- Work item: In the material below, copy the part that opens with the line containing "No Comments Yet." and closes with the line containing "encia energética y acelerar la transición", swapping "Slovenian" for "Slovene" and leaving everything else as it is. Leave out the pictures.

- Dataset records:
####################

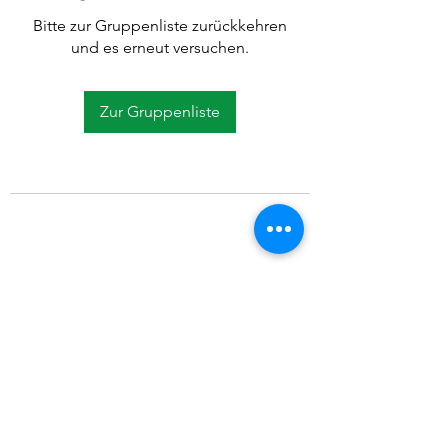
Bitte zur Gruppenliste zurückkehren
und es erneut versuchen.
Zur Gruppenliste
©2021 SVP Regio Kerzers.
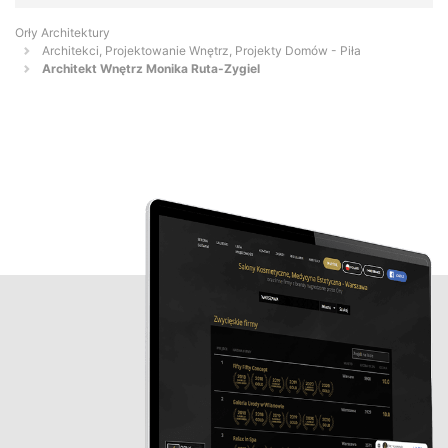
Orły Architektury
Architekci, Projektowanie Wnętrz, Projekty Domów - Piła
Architekt Wnętrz Monika Ruta-Zygiel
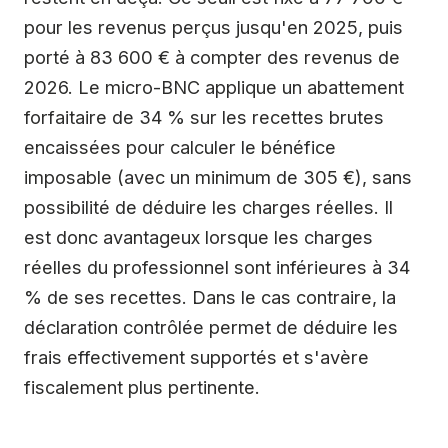
pour les revenus perçus jusqu'en 2025, puis
porté à 83 600 € à compter des revenus de
2026. Le micro-BNC applique un abattement
forfaitaire de 34 % sur les recettes brutes
encaissées pour calculer le bénéfice
imposable (avec un minimum de 305 €), sans
possibilité de déduire les charges réelles. Il
est donc avantageux lorsque les charges
réelles du professionnel sont inférieures à 34
% de ses recettes. Dans le cas contraire, la
déclaration contrôlée permet de déduire les
frais effectivement supportés et s'avère
fiscalement plus pertinente.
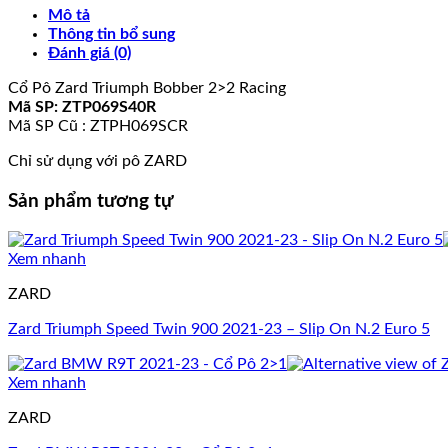
Mô tả
Thông tin bổ sung
Đánh giá (0)
Cổ Pô Zard Triumph Bobber 2>2 Racing
Mã SP: ZTP069S40R
Mã SP Cũ : ZTPH069SCR
Chỉ sử dụng với pô ZARD
Sản phẩm tương tự
Xem nhanh
ZARD
Zard Triumph Speed Twin 900 2021-23 – Slip On N.2 Euro 5
Xem nhanh
ZARD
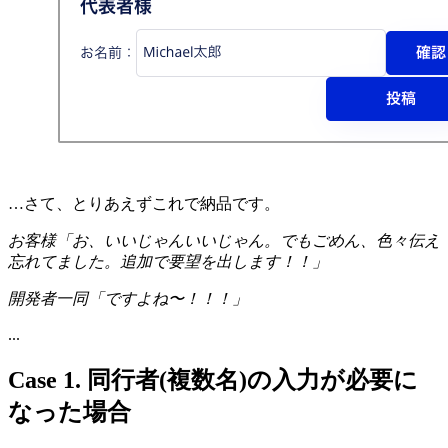
…さて、とりあえずこれで納品です。
お客様「お、いいじゃんいいじゃん。でもごめん、色々伝え
忘れてました。追加で要望を出します！！」
開発者一同「ですよね〜！！！」
...
Case 1. 同行者(複数名)の入力が必要に
なった場合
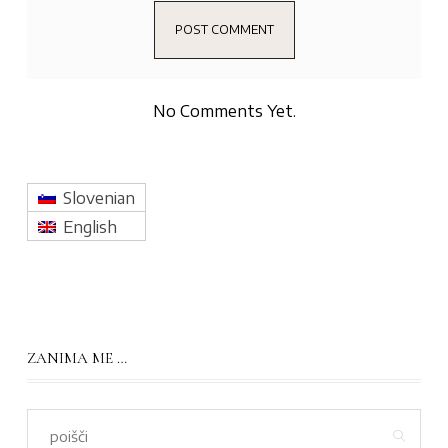
No Comments Yet.
Slovenian
English
ZANIMA ME …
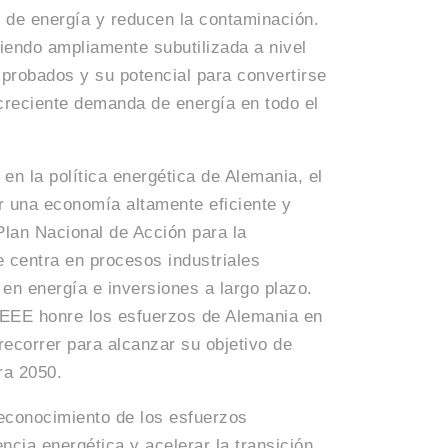
 de energía y reducen la contaminación.
siendo ampliamente subutilizada a nivel
 probados y su potencial para convertirse
 creciente demanda de energía en todo el
 en la política energética de Alemania, el
r una economía altamente eficiente y
Plan Nacional de Acción para la
 centra en procesos industriales
 en energía e inversiones a largo plazo.
EEE honre los esfuerzos de Alemania en
ecorrer para alcanzar su objetivo de
ra 2050.
reconocimiento de los esfuerzos
encia energética y acelerar la transición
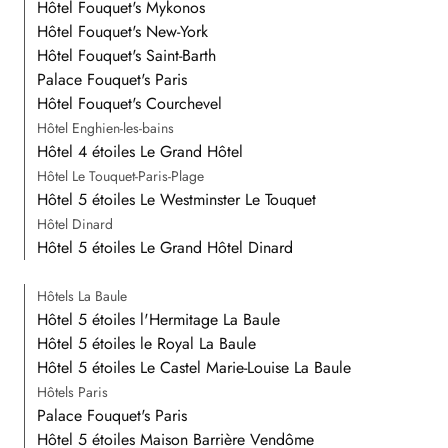
Hôtel Fouquet's Mykonos
Hôtel Fouquet's New-York
Hôtel Fouquet's Saint-Barth
Palace Fouquet's Paris
Hôtel Fouquet's Courchevel
Hôtel Enghien-les-bains
Hôtel 4 étoiles Le Grand Hôtel
Hôtel Le Touquet-Paris-Plage
Hôtel 5 étoiles Le Westminster Le Touquet
Hôtel Dinard
Hôtel 5 étoiles Le Grand Hôtel Dinard
Hôtels La Baule
Hôtel 5 étoiles l'Hermitage La Baule
Hôtel 5 étoiles le Royal La Baule
Hôtel 5 étoiles Le Castel Marie-Louise La Baule
Hôtels Paris
Palace Fouquet's Paris
Hôtel 5 étoiles Maison Barrière Vendôme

####################

- Written answer:
No Comments Yet.
Slovene
English
ZANIMA ME …
 de energía y reducen la contaminación.
siendo ampliamente subutilizada a nivel
 probados y su potencial para convertirse
 creciente demanda de energía en todo el
 en la política energética de Alemania, el
r una economía altamente eficiente y
Plan Nacional de Acción para la
 centra en procesos industriales
 en energía e inversiones a largo plazo.
EEE honre los esfuerzos de Alemania en
ecorrer para alcanzar su objetivo de
ra 2050.
reconocimiento de los esfuerzos
encia energética y acelerar la transición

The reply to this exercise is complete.